Back-office, communication et digitalisation du front-office
Globalement, le champ d’intervention des groupements peut se résumer en trois grands blocs de solutions, le premier concerne le back-office, le deuxième la communication et les services à partir d’Internet et le troisième tout ce qui concerne la digitalisation du front-office dans les pharmacies. Le curseur varie selon le groupement, certains estimant plus stratégique l’un des blocs par rapport aux autres. Pour Giphar, la priorité reste la gestion du back-office. « Les pharmaciens y passent beaucoup de temps, leur apporter un outil pour gérer plus efficacement leurs achats par exemple est un véritable avantage », explique Jean-Baptiste de Coutures. Avantage compétitif puisque non seulement ils gagnent du temps, mais l’outil leur permet de mieux gérer leurs tarifs, tout en tenant compte de leur rentabilité. Car bien sûr, il est indispensable d’avoir cette préoccupation en tête. « On ne peut pas inventer une digitalisation s’il n’y a pas une rentabilité derrière », insiste le président du groupement.

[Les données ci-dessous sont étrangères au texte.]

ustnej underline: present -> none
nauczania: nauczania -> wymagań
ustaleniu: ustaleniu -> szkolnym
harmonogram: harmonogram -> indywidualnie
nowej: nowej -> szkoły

Si Pharmavie met l’accent sur le back-office, il n’en oublie pas moins les services digitaux que les adhérents peuvent proposer à leurs patients. Comme bien d’autres, le groupement offre une application mobile. « Mon pharmacien Giphar », qu’il entend continuer à développer en parallèle avec les applications back-office. L’un ne va pas sans l’autre, affirme en substance Jean-Baptiste de Coutures. Pour Pharmavie, une des pièces essentielles de son dispositif est liée à son programme de fidélité Affinity. Tout est relié, il existe des passerelles entre les différents services proposés par le groupement et le click & collect qu’il propose est connecté à Affinity, les clients utilisant cette possibilité de commander ses produits pour aller les chercher ensuite, bénéficie des points de fidélité comme n’importe quel autre achat dans l’officine. Les sites Web du groupement, comme ceux de ses adhérents, vont connaître une refonte prochainement, avec une forte orientation vers les services. En revanche, Pharmavie investit peu pour l’instant la digitalisation de l’espace de vente. « On ne souhaite pas aller trop vite, il est important de bien identifier d’abord quelle valeur ajoutée on va apporter au client, nous travaillons dessus », explique Patrick Le Branchu, directeur de la communication. « Nous avions développé un projet de bornes que nous n’avons pas poursuivi, cela ne rentrait pas dans un projet global, mais nous pourrons le relancer dans le cadre du programme Affinity. » Tout dépend encore une fois de l’orientation stratégique d’un groupement, il y a là toute la diversité offerte par la digitalisation.
Pour ce qui concerne l’espace de vente, PHR est très présent avec ses tablettes tactiles, Web-bar et sa borne RFID, Népenthès aussi puisqu’il a lancé une tablette ouvrant à de nombreux services, notamment un outil de prévention basé sur l’intelligence artificielle. Et ce n’est qu’un échantillon de ce qui se fait. Les groupements tentent régulièrement l’innovation, citons l’exemple récent de Leader santé qui lance un marketing olfactif basé sur la technologie Scentair.